#### To do:
In the acne survey report, take the part that begins with the words "Adolescents with acne" and ends with "image and self-esteem.". Write it out again with "social media" swapped for "online platforms".

#### Given text:
+-------+
Adolescents with acne experience anxiety over using social media, according to a recent online survey of teenagers in the United States. The results of the survey , conducted by Harris Poll on behalf of Cutanea Life Sciences, Inc, demonstrate the negative impact of acne on body image and self-esteem.
Of 1010 teens surveyed (age range, 15–19 years), 86% said they have had acne, and a majority of respondents said that acne has a negative effect on their body image and attractiveness (71%) as well as their self-esteem (67%). Fifty-one percent of respondents who use social media said it makes having acne harder and 72% agreed most teenagers with acne are self-conscious about showing their acne on social media. As a result, 68% reported that most of their peers with acne edit or alter their photographs on social media, and 58% have offered to take a photograph to avoid being in a picture. Half of the respondents have taken at least 1 of the following actions to avoid displaying their acne on social media:
- Chose not to include a photograph on social media
- Deleted or untagged a photograph that showed their acne
- Asked someone else to take down a photograph because it showed their acne
- Altered, edited, retouched, or cropped a photograph to try and hide their acne
- Avoided having their picture taken with someone who had clearer skin
- Stayed off social media so they would not have to post or see photographs of themselves
Dermatologists should be aware of the psychosocial impact of acne in teenagers to provide effective management strategies. Although the majority of teens (61%) said they were doing everything possible to manage their acne, 1 in 3 respondents admitted to having difficulty managing their condition. To effectively treat acne, more than three-quarters said that it was at least very important to use a therapy that worked quickly (83%) and was affordable (80%) and easy to use (78%). Be sure to address the psychosocial impact of acne with your teenaged patients, especially pertaining to social media.
+-------+
#### Collected data:
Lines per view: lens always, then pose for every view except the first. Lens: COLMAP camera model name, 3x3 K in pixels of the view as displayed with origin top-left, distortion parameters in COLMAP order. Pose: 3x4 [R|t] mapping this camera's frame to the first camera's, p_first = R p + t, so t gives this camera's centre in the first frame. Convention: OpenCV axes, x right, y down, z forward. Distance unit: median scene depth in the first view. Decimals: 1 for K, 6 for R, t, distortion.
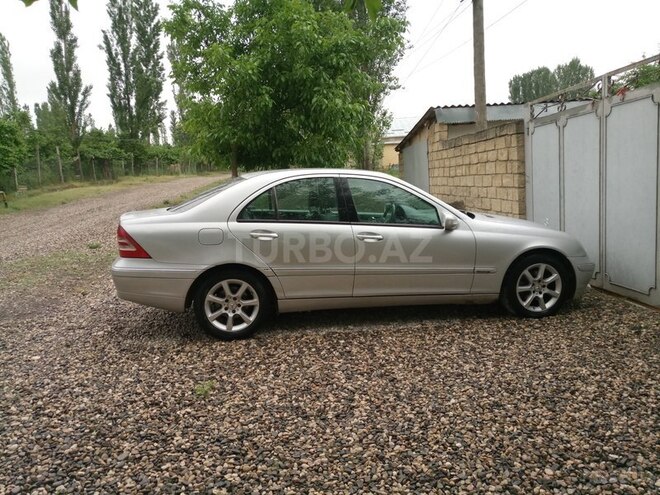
+-------+
#### Exercise result:
Adolescents with acne experience anxiety over using online platforms, according to a recent online survey of teenagers in the United States. The results of the survey , conducted by Harris Poll on behalf of Cutanea Life Sciences, Inc, demonstrate the negative impact of acne on body image and self-esteem.